==== Text segment

Present treatments for filovirus infection are palliative, and consist primarily of supportive care, including hydration and pain management. There is no effective treatment or cure for these diseases. Therefore, vaccine development is crucially important as a strategy for fighting filovirus outbreaks. However, vaccine efficacy testing for Ebola virus is very difficult. There is no readily identifiable high-risk human population that can be targeted for a placebo-controlled clinical trials because disease outbreaks are unpredictable and sporadic, both geographically and temporally. Normally, clinical trials of medicines and vaccines intended for human use follow a lengthy but predictable sequence of safety and efficacy testing.

Because of its sporadic nature, the incidence of Ebola virus infection in human populations is not predictable and does not allow for adequate testing. Moreover, the immune correlates of protection from filovirus disease in humans remain unknown and therefore cannot be used to assess candidate vaccine efficacy. To facilitate the licensing of medicines when efficacy cannot be evaluated in the setting of natural infection, the U.S. Food and Drug Administration (FDA) introduced a new regulation in 2002 as an alternative licensing pathway for pharmaceutical products that target highly lethal pathogens. The FDA’s “animal rule” allows approval based on animal efficacy data. The animal rule is intended to be used as a pathway for regulatory approval only when there is no other way to licence a vaccine (Correlates of protective immunity for Ebola vaccines: implications for regulatory approval by the animal rule. 2009 Nature Reviews Microbiology 7: 393-400).

========

• _Questions_
• a. Answer these questions using the passage on filovirus vaccines:
(i) What do present treatments for filovirus infection consist of primarily?
(ii) In what year did the FDA introduce its alternative licensing regulation?
(iii) On what kind of data does the FDA's "animal rule" allow approval to be based?
• b. Print the passage on filovirus vaccines verbatim, starting with "Present treatments for" and going on through "and efficacy testing.".

==== Given records

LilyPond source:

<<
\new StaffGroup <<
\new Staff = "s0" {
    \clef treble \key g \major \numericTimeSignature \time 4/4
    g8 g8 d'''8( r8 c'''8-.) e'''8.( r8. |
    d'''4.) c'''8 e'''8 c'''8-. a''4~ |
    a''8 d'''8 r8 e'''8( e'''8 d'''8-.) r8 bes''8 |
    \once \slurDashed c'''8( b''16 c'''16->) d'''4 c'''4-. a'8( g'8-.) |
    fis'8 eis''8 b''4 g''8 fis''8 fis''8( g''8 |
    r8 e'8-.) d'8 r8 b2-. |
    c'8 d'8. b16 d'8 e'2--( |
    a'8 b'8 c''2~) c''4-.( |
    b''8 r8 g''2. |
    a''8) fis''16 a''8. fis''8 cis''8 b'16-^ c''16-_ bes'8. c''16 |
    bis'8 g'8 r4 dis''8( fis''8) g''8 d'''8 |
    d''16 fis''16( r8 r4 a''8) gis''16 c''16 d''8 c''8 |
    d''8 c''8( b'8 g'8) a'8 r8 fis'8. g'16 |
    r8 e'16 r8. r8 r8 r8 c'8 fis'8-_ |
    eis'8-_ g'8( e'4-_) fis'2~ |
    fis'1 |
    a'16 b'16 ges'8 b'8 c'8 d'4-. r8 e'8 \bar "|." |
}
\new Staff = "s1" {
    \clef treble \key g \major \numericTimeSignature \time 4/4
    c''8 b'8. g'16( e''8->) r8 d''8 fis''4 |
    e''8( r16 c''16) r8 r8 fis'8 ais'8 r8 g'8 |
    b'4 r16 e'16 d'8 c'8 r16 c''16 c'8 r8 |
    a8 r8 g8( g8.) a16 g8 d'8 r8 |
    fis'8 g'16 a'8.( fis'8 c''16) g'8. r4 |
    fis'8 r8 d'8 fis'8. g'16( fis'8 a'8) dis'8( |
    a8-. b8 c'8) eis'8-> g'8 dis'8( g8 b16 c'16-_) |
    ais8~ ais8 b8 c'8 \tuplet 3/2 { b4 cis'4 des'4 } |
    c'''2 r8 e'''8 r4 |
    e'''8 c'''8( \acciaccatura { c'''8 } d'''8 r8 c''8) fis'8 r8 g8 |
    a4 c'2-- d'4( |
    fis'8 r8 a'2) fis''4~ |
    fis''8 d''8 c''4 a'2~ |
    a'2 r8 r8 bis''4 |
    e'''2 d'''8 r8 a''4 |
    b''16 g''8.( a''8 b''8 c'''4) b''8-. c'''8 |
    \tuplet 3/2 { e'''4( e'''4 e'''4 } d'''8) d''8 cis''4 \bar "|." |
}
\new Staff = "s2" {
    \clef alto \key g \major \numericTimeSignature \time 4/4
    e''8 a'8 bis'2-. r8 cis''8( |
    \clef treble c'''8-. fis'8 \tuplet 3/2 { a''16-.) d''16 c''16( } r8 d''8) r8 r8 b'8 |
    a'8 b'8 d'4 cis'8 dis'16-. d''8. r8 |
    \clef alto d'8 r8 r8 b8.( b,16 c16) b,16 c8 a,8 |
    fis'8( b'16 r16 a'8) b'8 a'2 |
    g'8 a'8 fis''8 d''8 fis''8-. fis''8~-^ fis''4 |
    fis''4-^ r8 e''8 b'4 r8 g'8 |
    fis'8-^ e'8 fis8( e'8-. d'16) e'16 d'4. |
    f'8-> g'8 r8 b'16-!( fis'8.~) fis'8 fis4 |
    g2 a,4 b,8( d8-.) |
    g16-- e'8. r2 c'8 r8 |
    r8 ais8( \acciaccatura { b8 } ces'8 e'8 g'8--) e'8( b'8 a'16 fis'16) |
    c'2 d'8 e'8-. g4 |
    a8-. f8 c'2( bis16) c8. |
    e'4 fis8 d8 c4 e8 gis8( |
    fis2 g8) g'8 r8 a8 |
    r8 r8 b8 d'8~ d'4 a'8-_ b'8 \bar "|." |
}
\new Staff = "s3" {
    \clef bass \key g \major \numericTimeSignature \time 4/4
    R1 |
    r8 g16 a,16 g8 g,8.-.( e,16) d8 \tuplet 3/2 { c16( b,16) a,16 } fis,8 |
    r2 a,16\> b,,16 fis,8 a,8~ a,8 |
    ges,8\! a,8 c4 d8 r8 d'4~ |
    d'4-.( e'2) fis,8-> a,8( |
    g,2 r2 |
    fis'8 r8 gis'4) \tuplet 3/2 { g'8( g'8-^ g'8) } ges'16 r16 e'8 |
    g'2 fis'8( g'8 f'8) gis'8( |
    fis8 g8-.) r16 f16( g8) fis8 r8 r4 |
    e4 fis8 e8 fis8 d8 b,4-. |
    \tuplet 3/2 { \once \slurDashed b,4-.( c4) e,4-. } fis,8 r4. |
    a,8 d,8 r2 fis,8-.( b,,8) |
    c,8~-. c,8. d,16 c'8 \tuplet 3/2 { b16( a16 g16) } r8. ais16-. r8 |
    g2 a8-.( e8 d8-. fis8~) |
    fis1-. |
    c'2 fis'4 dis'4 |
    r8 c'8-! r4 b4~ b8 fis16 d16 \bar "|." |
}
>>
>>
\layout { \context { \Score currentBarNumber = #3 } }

========

• _Task solutions_
• a.
(i) Supportive care, including hydration and pain management.
(ii) 2002.
(iii) Animal efficacy data.

• b.
Present treatments for filovirus infection are palliative, and consist primarily of supportive care, including hydration and pain management. There is no effective treatment or cure for these diseases. Therefore, vaccine development is crucially important as a strategy for fighting filovirus outbreaks. However, vaccine efficacy testing for Ebola virus is very difficult. There is no readily identifiable high-risk human population that can be targeted for a placebo-controlled clinical trials because disease outbreaks are unpredictable and sporadic, both geographically and temporally. Normally, clinical trials of medicines and vaccines intended for human use follow a lengthy but predictable sequence of safety and efficacy testing.